The herbs Mitchell uses in her practice are cultivated in multiple locations, including at her home in Price Hill’s Enright Urban Ecovillage. Another site is a quarter-acre at the Woodcock Nature Preserve in Athens, Ohio, where she is growing 800 cotton plants alongside flowers, milky oats and clover as part of an alley cropping grant from Rural Action, which aims to develop Appalachia’s “assets in environmentally, socially and economically sustainable ways.” She plants her crops between chestnut tree saplings at the preserve. 

“When I’m out there, I forage for yarrow (and roses) in the prairies,” she says, adding that she tries to use items either grown or foraged in everything she makes. 

click to enlarge An example of a Moonbow Medicinals Moonbox - Photo: Ed Lytle
Photo: Ed Lytle
An example of a Moonbow Medicinals Moonbox

Her Moonbox is one piece of her overall mission. Mitchell gestures to the items included in the monthly CSA-style box, sent out to clients just before the full moon. Each handcrafted item — a cramp salve, blood-building tea, menstrual relief tincture and a handmade beeswax ritual candle — is meant to “nourish, soothe and bring balance to the body during and after menstruation.” 

“I remember being so embarrassed the first time I menstruated because I wasn’t really taught what was happening,” Mitchell says. “It makes me really sad for all the people that have to feel like they have to hide it.

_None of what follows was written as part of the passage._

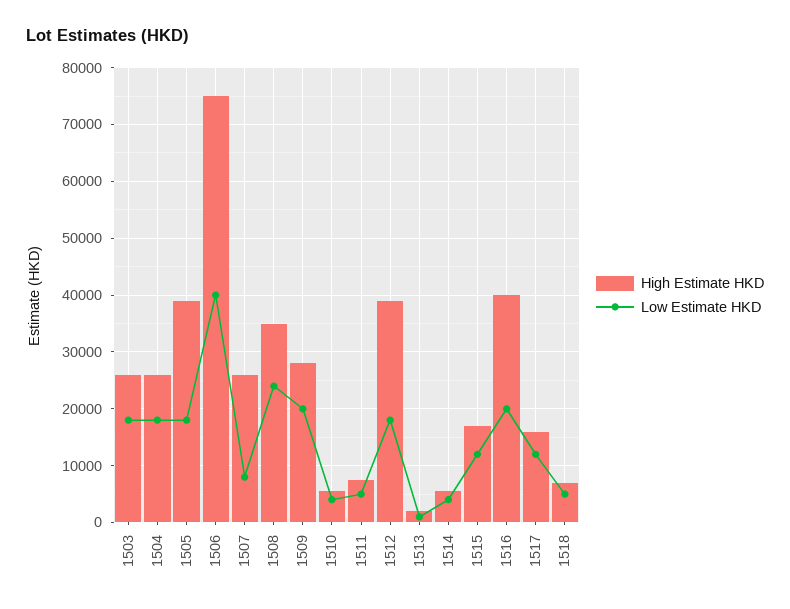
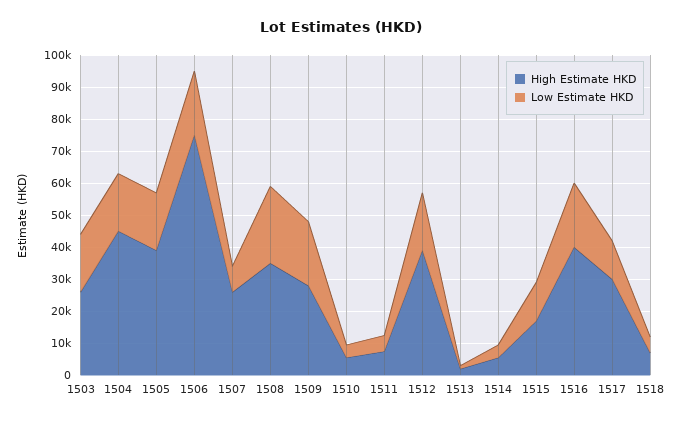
High Estimate HKD, 1504: 26000 -> 45000
Low Estimate HKD, 1506: 40000 -> 20000
High Estimate HKD, 1517: 16000 -> 30000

I want to support people by having these tools that they can honor their cycle with and be a little bit in tune with it.”

One moon cycle’s worth — one month of supplies — costs $40, with additional share options available. A one-on-one herbal consultation is $30, and is recommended for “anyone interested in fertility awareness or other issues related to womb-care,” she says. 

Mitchell is working to roll out additional products, such as reusable gender-neutral menstrual underwear and crescent-moon-shaped womb pouches that can be heated. Regarding the former, she explains that single-use plastics are one of the most detrimental things to our environment, and the majority of menstrual products happen to be full of the stuff. Most products on the market are made for ciswomen; Mitchell’s products will be genderless so that all people with uteruses can feel seen and empowered. 

In June, Mitchell led a workshop at Wave Pool, a contemporary art fulfillment center in Camp Washington, titled “Witchcare: Plant Medicine & Reproductive Justice.” In the class, she discussed “the history of herbal abortion care, the medicinal properties of common plants, and the intersections between witchcraft and midwifery,” according to its website. She’s also aiming to start teaching cervical self-examination courses this fall (these classes can be done as a group but Mitchell says she always has a private space for those who wish to do it alone).

Mitchell stresses that if individuals find themselves in a dire medical situation, nothing should be done without professional consultation. 

“Always talk to your physician; talk to an herbalist before you do anything,” she says. “I am an herbalist and this is what I do. But don’t take something you don’t know. It’s dangerous. 

“But I understand that fear and desperation pushes people to do really dangerous things, so we need more care like this in the world. That’s what I’m trying to do.”

Through Moonbow Medicinals, she hopes to support individuals’ rights to make choices for their own bodies. Community care, she says, is radical care.